Bard noted that these infections include bacterial and viral infections, such as herpes zoster (shingles) and tuberculosis (TB). Invasive fungal infections, such as cryptococcosis and pneumocystis, are also possible.
Secondly, JAK inhibitors can increase a person’s total cholesterol levels. This puts them at risk of major adverse cardiovascular events (MACE), such as heart attack or stroke.
A 2022 study compared JAK inhibitors with TNF blockers in people with RA who were aged 50 years and over and had at least one cardiovascular risk factor. The researchers found a higher rate of these major adverse cardiovascular events with the use of JAK inhibitors.
For that reason, doctors may decide not to prescribe JAK inhibitors to people who currently smoke, individuals who previously smoked, and those with a history of heart attack or stroke.

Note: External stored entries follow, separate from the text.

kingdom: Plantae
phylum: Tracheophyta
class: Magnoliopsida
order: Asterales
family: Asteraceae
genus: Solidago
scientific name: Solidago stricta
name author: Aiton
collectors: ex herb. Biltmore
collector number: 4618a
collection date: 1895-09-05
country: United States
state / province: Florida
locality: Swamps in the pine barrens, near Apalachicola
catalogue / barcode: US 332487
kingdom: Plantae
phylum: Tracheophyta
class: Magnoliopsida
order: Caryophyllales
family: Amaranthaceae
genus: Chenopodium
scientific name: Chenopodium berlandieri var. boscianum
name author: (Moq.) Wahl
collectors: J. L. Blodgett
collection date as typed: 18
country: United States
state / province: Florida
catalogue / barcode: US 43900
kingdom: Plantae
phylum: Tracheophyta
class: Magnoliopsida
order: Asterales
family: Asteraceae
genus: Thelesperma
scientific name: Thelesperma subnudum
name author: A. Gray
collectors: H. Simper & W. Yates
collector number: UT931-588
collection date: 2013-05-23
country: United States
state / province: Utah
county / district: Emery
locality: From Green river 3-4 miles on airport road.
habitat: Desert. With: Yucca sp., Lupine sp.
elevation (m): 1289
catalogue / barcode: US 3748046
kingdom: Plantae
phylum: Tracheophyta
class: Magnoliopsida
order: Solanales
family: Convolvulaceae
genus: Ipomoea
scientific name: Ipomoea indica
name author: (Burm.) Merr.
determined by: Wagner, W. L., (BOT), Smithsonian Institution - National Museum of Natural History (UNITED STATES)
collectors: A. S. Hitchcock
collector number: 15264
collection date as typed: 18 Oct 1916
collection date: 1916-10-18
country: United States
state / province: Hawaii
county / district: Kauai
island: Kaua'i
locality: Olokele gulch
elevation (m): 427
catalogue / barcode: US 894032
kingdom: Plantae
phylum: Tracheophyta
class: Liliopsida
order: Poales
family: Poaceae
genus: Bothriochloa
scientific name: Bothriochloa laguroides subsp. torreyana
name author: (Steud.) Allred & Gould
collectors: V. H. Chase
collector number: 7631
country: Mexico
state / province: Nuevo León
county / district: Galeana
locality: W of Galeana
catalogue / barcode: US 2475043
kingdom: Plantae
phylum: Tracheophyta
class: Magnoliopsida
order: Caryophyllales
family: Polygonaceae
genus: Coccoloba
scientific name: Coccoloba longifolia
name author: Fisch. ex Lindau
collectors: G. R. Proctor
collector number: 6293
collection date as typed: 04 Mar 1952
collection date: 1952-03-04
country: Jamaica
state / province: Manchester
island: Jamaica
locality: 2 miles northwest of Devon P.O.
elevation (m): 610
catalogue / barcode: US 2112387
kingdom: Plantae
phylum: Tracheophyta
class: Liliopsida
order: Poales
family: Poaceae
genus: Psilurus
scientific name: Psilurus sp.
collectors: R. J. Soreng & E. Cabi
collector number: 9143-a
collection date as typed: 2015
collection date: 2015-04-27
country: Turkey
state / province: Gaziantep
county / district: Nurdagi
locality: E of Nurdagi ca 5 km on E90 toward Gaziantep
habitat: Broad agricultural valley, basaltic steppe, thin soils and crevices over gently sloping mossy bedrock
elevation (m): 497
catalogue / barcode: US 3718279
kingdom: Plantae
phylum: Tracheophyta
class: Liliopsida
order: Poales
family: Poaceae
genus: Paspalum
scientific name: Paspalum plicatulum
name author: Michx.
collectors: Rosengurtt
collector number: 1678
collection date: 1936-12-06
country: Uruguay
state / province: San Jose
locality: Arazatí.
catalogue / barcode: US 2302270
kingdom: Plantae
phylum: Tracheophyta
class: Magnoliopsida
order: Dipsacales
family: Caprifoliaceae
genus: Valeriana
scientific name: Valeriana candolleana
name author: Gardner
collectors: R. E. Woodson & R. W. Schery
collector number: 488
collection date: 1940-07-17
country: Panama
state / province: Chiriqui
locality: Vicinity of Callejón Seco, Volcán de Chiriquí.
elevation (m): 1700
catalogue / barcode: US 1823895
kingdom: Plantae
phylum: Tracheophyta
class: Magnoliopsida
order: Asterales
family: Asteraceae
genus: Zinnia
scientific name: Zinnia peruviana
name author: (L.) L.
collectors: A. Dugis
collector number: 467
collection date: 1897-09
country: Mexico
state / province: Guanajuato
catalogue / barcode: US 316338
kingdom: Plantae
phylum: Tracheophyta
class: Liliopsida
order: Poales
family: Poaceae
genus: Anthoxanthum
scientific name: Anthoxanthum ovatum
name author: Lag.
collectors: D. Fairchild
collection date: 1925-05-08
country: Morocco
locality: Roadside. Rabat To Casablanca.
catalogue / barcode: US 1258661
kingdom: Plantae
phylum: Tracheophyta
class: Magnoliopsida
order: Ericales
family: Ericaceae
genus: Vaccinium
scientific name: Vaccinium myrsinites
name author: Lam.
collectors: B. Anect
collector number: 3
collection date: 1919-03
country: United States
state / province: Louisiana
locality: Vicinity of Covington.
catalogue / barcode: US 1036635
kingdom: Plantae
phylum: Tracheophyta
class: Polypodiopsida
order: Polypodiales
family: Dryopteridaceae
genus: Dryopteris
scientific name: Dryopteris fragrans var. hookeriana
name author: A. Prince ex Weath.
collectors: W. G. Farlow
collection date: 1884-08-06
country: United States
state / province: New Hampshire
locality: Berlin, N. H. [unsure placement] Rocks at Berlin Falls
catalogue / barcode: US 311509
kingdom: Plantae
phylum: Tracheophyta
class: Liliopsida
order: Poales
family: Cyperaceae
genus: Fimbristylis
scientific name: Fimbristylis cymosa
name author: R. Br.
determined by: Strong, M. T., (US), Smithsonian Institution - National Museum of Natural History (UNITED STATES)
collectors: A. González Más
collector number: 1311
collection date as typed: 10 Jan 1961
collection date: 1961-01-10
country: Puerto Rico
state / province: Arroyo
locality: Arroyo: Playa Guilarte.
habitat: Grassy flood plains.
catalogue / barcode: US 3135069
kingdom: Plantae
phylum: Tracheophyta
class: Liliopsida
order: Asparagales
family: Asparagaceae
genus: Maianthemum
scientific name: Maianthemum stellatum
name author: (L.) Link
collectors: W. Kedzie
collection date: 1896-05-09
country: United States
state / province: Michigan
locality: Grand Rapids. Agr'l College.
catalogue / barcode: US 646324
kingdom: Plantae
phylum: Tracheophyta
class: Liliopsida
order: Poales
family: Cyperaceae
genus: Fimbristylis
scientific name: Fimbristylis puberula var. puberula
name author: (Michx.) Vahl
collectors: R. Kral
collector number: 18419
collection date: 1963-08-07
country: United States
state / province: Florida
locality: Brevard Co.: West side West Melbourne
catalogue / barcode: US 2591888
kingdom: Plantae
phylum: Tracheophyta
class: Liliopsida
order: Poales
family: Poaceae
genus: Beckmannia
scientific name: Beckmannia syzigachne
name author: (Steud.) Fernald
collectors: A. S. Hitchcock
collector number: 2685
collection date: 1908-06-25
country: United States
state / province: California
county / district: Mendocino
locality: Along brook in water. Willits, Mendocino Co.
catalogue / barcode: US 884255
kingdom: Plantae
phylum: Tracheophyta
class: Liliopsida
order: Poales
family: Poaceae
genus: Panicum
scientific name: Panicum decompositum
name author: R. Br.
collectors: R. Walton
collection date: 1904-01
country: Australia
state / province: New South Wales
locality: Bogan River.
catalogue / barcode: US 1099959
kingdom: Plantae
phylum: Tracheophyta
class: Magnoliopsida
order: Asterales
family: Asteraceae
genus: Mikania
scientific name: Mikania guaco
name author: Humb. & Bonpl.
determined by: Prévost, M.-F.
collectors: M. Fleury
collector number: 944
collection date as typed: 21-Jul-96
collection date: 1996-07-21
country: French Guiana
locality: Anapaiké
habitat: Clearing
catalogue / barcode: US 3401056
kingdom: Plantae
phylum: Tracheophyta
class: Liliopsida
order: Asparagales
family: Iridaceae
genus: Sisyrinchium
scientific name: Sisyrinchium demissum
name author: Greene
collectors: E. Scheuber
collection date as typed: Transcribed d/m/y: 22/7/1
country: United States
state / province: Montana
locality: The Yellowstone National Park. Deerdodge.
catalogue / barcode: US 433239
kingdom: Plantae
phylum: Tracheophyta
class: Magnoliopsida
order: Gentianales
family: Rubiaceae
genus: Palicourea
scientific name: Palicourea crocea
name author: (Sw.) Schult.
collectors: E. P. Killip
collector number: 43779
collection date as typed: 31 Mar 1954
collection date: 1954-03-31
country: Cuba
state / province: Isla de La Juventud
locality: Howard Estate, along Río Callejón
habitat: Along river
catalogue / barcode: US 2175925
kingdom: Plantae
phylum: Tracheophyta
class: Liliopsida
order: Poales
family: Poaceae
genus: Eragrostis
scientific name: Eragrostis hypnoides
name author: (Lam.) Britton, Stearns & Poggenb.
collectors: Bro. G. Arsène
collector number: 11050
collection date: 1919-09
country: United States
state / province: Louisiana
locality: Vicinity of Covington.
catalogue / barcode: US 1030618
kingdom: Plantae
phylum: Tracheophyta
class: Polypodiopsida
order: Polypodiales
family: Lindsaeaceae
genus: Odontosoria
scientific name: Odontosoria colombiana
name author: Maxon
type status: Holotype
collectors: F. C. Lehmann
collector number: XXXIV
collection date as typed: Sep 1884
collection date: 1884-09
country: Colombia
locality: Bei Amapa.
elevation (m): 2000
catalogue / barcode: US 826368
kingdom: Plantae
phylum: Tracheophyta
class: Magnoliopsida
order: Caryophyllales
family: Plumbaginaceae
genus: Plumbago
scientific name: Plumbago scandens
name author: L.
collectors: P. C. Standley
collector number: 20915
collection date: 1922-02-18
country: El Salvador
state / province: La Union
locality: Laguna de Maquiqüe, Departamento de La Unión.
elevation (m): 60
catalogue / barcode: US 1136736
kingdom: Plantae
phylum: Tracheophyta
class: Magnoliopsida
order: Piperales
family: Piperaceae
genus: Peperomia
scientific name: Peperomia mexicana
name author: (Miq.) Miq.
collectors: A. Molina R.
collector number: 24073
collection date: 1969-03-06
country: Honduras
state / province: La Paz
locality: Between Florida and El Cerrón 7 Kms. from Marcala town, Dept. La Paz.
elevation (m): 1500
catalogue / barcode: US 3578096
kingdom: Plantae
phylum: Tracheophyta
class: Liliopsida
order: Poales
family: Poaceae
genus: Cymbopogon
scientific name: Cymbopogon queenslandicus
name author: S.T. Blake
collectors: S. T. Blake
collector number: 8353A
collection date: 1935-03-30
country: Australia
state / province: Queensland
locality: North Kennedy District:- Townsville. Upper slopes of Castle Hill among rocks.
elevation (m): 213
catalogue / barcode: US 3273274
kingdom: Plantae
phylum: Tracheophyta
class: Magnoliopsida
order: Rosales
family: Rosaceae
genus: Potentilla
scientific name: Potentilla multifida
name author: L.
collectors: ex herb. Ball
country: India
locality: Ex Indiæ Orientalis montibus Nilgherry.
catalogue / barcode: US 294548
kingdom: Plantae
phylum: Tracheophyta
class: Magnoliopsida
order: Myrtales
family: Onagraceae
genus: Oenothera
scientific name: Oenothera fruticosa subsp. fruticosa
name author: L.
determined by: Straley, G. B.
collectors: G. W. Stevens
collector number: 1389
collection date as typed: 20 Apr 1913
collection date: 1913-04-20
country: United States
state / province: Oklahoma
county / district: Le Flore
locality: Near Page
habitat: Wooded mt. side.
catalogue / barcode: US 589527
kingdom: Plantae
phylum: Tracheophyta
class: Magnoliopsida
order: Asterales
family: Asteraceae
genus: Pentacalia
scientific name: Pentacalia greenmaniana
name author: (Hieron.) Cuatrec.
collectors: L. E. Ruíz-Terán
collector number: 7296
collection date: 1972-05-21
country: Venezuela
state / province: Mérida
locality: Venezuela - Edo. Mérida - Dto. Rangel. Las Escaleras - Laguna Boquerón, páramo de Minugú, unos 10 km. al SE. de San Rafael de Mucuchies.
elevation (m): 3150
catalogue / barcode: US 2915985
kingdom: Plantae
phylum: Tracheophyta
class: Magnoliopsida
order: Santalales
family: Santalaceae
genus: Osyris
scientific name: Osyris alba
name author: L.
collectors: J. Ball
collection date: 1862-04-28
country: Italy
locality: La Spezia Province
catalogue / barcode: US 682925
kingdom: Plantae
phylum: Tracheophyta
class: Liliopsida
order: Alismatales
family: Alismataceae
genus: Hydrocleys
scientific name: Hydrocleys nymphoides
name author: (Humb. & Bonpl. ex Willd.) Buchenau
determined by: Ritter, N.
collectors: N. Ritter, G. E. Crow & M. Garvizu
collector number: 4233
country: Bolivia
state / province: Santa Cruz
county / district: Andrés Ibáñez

The study also showed that some people taking JAK inhibitors had a higher rate of lymphoma and other cancers, including lung cancer. People with a history of smoking were at increased risk. The same mechanisms that block immune system response may prevent the body from fighting certain tumors.
Only 51.3% of patients with axial spondyloarthritis — of which AS is a specific subset — respond to TNF inhibitors. Some of those people lose their response to the medication over time or develop undesirable side effects, while others are not eligible to take it at all. For these reasons, there is always a need for new treatment options for conditions such as AS.
However, Troum believes that the array of treatments available now gives doctors more ways to approach the condition than they have had in his entire career.
“JAK inhibitors are quite remarkable. They’re being looked at for other disease states, such as Still’s disease, a form of juvenile rheumatoid arthritis,” he said.
As with any medical advancements, though, there is a need to weigh the benefits of the new drugs with the risks.
“These drugs, I believe, are typically safe,” said Troum. “They absolutely have a place in the armament of treating these conditions. The majority of the [severe side effects] were in people at high risk: men over 65 with cardiovascular risks.”
“But the data showed what they showed, so there has to be caution. The FDA is cautious, and rightfully so. But it’s a very important addition. It’s another bullet in our belt to treat patients.”